Abstract:
The synthesis of graphene via traditional methods has several drawbacks, such as the release of poisonous gases, Most of these techniques are time-consuming and tedious, besides the absence of control over the structural composition of graphene during synthesis. In this study, a facile approach for the synthesis of graphene densely doped with nitrogen (N-dopped graphene (NG)) from novel precursor chitosan throughout the direct solvothermal treatment of chitosan under mild circumstances at 250 °C and 270 °C. Cetyltrimethylammonium bromide (CTAB) and ammonia are utilized as structural directing agents. FTIR, XRD, CHNS/O elemental analysis, XPS, and Raman spectroscopy are utilized to elucidate the chemical composition and purity of N-dopped graphene.
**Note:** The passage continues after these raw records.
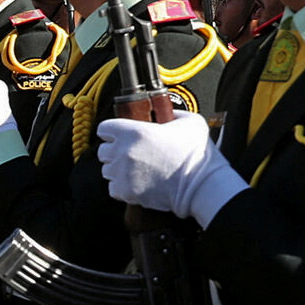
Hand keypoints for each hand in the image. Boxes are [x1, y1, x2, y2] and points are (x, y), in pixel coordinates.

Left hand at [97, 112, 246, 225]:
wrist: (202, 185)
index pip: (104, 128)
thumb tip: (167, 112)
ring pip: (107, 170)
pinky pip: (113, 188)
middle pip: (102, 150)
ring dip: (117, 169)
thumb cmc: (197, 155)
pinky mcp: (126, 192)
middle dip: (114, 151)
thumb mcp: (190, 122)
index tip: (118, 135)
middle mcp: (124, 152)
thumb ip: (173, 113)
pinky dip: (121, 187)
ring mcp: (123, 173)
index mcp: (135, 132)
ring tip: (135, 170)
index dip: (111, 131)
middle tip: (130, 154)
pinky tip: (136, 183)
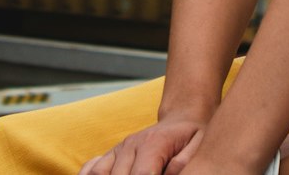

The surface morphology of NG is studied by using SEM, HR-TEM, and selected area electron diffraction (SAED). The results approved that, the one-pot, single-step approach is a simple and cost-effective technique for producing a high throughput of NG, of charming microstructure features, including good graphitization, low oxidation state, good exfoliation level, and very extended lateral dimension sheets. Profound visions on the growing mechanism have been proposed. The incorporation effect of NG to cement mortar is also studied. Two percentages of NG 0.05 wt% and, 0.10 wt% from the total cement mass were utilized. A microstructural investigation of incorporated NG on cement mortar is studied by conducting AFM, and SEM. Furthermore, workability and mechanical characterizations including, compressive strength, and flexural strength are investigated. Also, the dynamic mechanical parameters including storage modulus and loss factor are studied. It is noticed that the workability decreased from 14.8 % to 7.8 % with the addition of 0.05 wt% and 0.1 wt% NG respectively. However, the maximum increments of the compressive strength were 35 % for the mortar containing 0.1 wt% NG and flexural strength increased three times than the unmodified one. Also, the cement mortar containing 0.1 wt% NG has a storage modulus of 12 MPa compared to unmodified 1 MPa and has the lowest loss factor (damping coefficient). These results verified that incorporating NG nanosheets in cement has a positive effect on reinforcing cement mortar.
摘要:
通过传统方法合成石墨烯具有几个缺点,例如释放有毒气体,这些技术大多耗时且乏味,除了在合成过程中不控制石墨烯的结构组成。在这项研究中,在250°C和270°C的温和环境下,通过壳聚糖的直接溶剂热处理,从新型前体壳聚糖合成氮掺杂的石墨烯(N-掺杂石墨烯(NG))的简便方法。十六烷基三甲基溴化铵(CTAB)和氨被用作结构导向剂。FTIR,XRD,CHNS/O元素分析,XPS,和拉曼光谱用于阐明N-掺杂石墨烯的化学组成和纯度。利用SEM对NG的表面形貌进行了研究,HR-TEM,和选定区域电子衍射(SAED)。结果证明,一罐,单步法是一种简单且经济有效的技术,用于生产高产量的NG,迷人的微观结构特征,包括良好的石墨化,低氧化态,良好的去角质水平,和非常延伸的横向尺寸表。已经提出了关于增长机制的深刻愿景。还研究了NG在水泥砂浆中的掺入效果。两个百分比的NG0.05wt%和,使用总水泥质量的0.10重量%。通过进行AFM研究了水泥砂浆上掺入NG的微观结构研究,和SEM。此外,可加工性和机械特性,包括,抗压强度,和抗弯强度进行了研究。此外,研究了储能模量和损耗因子等动态力学参数。注意到,随着分别添加0.05重量%和0.1重量%的NG,可加工性从14.8%降低至7.8%。然而,对于含有0.1wt%NG的砂浆,抗压强度的最大增量为35%,弯曲强度比未改性的砂浆增加了三倍。此外,与未改性的IMPa相比,含有0.1重量%NG的水泥砂浆具有12MPa的储能模量,并且具有最低的损耗因子(阻尼系数)。这些结果验证了在水泥中掺入NG纳米片对增强水泥砂浆具有积极作用。